→ **Task directions**: Set down the final part of the listing, which starts at the line containing "ring pip: (1254, 480)" and runs to the last line, exactly and completely.

→ **Working data**:
....

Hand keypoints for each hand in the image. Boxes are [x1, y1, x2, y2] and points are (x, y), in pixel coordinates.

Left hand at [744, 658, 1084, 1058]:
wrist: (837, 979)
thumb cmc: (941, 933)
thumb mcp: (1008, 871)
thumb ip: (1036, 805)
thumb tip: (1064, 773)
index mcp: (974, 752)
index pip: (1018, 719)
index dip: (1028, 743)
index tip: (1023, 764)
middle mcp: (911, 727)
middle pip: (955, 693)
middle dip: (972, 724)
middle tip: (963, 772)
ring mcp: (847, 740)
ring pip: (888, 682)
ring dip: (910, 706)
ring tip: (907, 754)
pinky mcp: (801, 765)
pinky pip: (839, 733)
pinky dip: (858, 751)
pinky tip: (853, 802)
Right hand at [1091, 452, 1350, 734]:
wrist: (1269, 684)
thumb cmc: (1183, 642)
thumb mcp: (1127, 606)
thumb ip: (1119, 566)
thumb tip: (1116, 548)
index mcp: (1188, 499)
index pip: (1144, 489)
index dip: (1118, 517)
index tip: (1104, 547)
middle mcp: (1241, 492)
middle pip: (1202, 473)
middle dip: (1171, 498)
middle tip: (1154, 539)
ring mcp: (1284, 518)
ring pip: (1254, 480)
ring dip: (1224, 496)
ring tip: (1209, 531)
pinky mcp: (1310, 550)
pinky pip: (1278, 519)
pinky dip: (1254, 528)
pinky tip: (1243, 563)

....

→ **Worked solution**:
ring pip: (1254, 480)
ring dip: (1224, 496)
ring tip: (1209, 531)
pinky mcp: (1310, 550)
pinky pip: (1278, 519)
pinky dip: (1254, 528)
pinky tip: (1243, 563)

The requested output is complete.